The US presidential commission investigating the BP Gulf oil spill yesterday challenged claims made in Congress that the British oil company and others sacrificed safety to cuts cost.
In preliminary findings yesterday, the US panel’s investigators supported many of BP’s own conclusions about what led to the disaster.
The panel’s chief investigator, Fred H. Bartlit jun, announced 13 findings, many of which tallied with investigations of the blowout, including BP’s. He said he agreed with “about 90%” of the company’s own conclusions.
One finding in particular challenges the narrative that dominated headlines since the April 20 incident killed 11 and unleashed 200million gallons of crude into the Gulf: that BP made perilous choices to save money.
“We see no instance where a decision-making person or group of people sat there aware of safety risks, aware of costs, and opted to give up safety for costs,” Mr Bartlit said.

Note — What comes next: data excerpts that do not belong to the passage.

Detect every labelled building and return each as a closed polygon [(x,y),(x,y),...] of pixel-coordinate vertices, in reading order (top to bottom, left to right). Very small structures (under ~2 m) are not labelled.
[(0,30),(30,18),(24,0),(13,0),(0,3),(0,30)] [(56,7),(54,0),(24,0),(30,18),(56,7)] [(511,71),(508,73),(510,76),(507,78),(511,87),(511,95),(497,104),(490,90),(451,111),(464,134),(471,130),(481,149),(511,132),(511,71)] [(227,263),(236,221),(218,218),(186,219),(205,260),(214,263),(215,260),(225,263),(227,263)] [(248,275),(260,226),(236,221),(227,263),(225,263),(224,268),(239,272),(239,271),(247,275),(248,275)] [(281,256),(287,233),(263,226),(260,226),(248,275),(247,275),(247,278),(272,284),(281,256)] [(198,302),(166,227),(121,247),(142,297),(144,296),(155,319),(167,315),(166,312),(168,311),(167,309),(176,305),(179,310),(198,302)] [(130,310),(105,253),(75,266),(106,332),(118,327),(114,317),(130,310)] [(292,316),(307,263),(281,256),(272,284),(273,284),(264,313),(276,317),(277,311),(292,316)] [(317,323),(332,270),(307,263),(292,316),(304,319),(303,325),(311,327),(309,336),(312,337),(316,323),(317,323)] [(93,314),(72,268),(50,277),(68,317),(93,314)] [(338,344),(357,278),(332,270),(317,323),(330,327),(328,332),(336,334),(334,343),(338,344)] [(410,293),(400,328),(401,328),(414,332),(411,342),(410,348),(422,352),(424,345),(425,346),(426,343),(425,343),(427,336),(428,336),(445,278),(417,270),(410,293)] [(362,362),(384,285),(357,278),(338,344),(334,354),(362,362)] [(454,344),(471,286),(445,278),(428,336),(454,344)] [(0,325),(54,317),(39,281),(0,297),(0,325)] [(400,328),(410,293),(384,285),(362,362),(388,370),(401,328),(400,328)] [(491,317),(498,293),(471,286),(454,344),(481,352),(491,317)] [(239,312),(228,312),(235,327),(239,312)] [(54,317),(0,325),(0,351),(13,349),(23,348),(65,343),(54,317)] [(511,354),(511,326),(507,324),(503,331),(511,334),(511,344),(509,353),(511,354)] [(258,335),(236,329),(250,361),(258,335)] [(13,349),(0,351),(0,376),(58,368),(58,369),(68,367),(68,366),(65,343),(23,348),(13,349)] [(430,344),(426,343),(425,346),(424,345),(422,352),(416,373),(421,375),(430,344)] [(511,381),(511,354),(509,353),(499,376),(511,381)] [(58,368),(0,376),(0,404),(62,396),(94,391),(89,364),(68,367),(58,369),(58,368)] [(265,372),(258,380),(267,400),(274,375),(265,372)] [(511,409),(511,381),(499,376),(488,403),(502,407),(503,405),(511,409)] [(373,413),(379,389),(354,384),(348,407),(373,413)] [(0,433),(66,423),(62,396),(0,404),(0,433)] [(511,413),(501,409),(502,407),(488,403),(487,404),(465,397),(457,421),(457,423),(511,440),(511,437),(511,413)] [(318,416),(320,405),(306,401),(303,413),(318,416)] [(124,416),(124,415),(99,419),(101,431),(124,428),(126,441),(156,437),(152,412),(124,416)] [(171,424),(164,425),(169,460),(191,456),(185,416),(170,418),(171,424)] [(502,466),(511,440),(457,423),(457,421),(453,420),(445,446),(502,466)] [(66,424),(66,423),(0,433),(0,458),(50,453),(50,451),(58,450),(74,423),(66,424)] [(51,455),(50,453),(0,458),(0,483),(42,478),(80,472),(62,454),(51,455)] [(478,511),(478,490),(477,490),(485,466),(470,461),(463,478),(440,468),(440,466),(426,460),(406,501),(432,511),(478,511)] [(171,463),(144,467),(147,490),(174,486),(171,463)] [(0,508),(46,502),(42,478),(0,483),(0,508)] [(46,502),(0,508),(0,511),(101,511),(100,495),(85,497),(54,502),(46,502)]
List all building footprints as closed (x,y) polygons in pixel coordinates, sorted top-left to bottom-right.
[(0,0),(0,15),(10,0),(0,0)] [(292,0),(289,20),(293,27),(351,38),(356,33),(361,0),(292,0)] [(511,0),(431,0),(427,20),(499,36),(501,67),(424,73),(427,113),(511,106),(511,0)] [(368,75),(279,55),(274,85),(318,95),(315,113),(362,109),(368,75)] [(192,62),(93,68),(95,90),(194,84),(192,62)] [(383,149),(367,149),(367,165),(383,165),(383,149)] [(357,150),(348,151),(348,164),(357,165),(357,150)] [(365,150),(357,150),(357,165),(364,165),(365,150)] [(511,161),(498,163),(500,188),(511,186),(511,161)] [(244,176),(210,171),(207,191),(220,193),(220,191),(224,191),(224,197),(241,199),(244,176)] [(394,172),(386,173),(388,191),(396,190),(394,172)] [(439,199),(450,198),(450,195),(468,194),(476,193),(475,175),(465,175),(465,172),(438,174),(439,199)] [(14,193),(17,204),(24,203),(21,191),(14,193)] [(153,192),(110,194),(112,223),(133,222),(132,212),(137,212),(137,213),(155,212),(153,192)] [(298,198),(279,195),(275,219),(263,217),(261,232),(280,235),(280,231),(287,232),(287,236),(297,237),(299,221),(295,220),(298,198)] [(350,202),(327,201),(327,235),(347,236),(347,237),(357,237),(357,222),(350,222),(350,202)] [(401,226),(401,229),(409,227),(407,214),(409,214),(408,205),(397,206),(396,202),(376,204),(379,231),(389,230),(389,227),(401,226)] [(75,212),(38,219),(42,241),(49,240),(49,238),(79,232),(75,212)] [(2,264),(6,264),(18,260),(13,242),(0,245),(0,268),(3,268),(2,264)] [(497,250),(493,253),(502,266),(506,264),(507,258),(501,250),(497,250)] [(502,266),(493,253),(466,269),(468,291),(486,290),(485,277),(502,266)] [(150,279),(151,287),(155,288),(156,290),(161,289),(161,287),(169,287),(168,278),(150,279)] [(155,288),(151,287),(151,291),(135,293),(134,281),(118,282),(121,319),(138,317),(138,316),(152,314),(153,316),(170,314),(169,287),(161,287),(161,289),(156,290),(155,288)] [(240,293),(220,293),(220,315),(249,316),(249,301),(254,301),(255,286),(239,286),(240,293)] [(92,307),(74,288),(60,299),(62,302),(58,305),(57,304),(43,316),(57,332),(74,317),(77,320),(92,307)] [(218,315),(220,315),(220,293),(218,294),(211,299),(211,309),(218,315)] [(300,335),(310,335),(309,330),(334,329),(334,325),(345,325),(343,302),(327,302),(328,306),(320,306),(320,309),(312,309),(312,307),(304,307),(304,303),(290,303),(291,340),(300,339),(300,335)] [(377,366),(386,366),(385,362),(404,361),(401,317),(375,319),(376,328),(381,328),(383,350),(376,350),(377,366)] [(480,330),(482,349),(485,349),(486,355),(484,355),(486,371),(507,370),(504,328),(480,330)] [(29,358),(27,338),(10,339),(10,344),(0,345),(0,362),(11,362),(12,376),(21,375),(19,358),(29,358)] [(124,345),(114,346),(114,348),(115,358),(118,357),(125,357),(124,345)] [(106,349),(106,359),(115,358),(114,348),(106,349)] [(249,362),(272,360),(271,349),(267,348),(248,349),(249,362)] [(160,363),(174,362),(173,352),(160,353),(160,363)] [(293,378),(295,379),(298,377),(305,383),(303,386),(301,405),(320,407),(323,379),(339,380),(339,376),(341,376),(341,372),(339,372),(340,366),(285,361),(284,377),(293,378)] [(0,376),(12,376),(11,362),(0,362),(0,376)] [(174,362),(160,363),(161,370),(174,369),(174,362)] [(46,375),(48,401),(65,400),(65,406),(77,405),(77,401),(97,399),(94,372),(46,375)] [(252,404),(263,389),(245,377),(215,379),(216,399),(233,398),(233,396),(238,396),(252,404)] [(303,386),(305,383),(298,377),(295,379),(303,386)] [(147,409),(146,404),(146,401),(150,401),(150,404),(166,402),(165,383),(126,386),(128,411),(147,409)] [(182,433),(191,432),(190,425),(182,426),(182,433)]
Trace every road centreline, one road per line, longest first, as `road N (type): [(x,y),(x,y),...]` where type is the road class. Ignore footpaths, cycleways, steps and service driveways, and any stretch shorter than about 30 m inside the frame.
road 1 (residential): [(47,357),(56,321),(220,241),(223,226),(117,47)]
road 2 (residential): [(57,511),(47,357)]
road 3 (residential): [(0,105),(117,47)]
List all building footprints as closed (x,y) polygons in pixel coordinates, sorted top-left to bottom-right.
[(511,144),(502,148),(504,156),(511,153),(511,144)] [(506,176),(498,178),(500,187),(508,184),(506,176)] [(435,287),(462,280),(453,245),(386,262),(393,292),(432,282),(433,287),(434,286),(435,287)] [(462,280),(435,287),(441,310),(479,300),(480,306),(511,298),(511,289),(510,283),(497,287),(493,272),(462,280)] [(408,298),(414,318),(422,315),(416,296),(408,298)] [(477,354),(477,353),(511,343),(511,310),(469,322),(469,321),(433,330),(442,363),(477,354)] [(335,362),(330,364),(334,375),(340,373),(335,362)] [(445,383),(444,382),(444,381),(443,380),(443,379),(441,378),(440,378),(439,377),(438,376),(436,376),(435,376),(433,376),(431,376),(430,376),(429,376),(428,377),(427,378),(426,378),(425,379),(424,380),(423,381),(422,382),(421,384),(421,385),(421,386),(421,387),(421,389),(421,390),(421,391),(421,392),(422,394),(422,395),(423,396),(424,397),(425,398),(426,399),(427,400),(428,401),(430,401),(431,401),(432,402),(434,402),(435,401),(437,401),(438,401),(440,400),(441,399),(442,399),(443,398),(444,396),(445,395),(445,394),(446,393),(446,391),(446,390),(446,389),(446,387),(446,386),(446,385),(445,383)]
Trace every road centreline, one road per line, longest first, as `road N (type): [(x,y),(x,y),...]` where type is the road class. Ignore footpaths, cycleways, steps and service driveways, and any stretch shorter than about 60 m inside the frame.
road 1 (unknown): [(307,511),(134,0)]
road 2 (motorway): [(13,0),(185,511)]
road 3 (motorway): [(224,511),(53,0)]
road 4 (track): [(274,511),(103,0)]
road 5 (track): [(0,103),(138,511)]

Critics immediately complained. Daniel Becnel, a lawyer suing BP and others, called the commission’s finding “absolutely absurd”.
“They are pasting over because they know the government is going to be a defendant sooner or later in this litigation,” Mr Becnel said.
According to testimony before the government’s joint investigative panel, the Macondo well project was nearly $60million (£37million) over budget days before the explosion. That panel has been paying particular attention to the issue of whether money was put ahead of safety.
BP’s internal investigation found flaws with contractor Halliburton’s cement job and the maintenance performed by rig owner Transocean on critical pieces of equipment.
Democrats in Congress have focused on BP’s well design, saying BP made decisions that sacrificed safety to save millions of dollars. Those include running a single piece of pipe from the sea floor to the bottom of the well – a so-called “long string”.
BP also chose to use fewer centralisers, devices that hold the pipe down the centre of the well for cementing.
In a June letter to then BP chief executive Tony Hayward, Democrat representatives Henry Waxman and Bart Stupak questioned at least five decisions BP made before the explosion. “The common feature of these five decisions is that they posed a trade-off between cost and well safety,” said Mr Waxman and Mr Stupak. “Time after time, it appears that BP made decisions that increased the risk of a blowout to save the company time or expense.”
Representative Edward J. Markey, a Democrat and a member of Mr Waxman’s energy panel that is investigating the spill, stood by those claims.
“When the culture of a company favours risk-taking and cutting corners above other concerns, systemic failures like this oil spill disaster result without direct decisions being made or trade-offs being considered,” he said. “What is fully evident, from BP’s pipeline spill in Alaska and the Texas City refinery disaster, to the Deepwater Horizon well failure, is that BP has a long and sordid history of cutting costs and pushing the limits in search of higher profits.”
The president’s commission is the first independent body to weigh in. Like BP, it found the oil and gas travelled up the centre of the pipe in the well, not up the sides.
They also questioned, like BP, the interpretation of a critical test used to determine if the well was stable before the company abandoned it. The investigators said some procedures BP decided to use in that process, where a well is plugged until a company is ready to harvest oil and gas, introduced additional risk.
But its probe also left out critical elements, including why the blowout preventer – the last defence against a runaway well – failed to block the flow of oil and gas. Mr Bartlit said the team would await a forensic analysis before drawing conclusions.
The blowout preventer is now protected evidence in a federal court case into the disaster.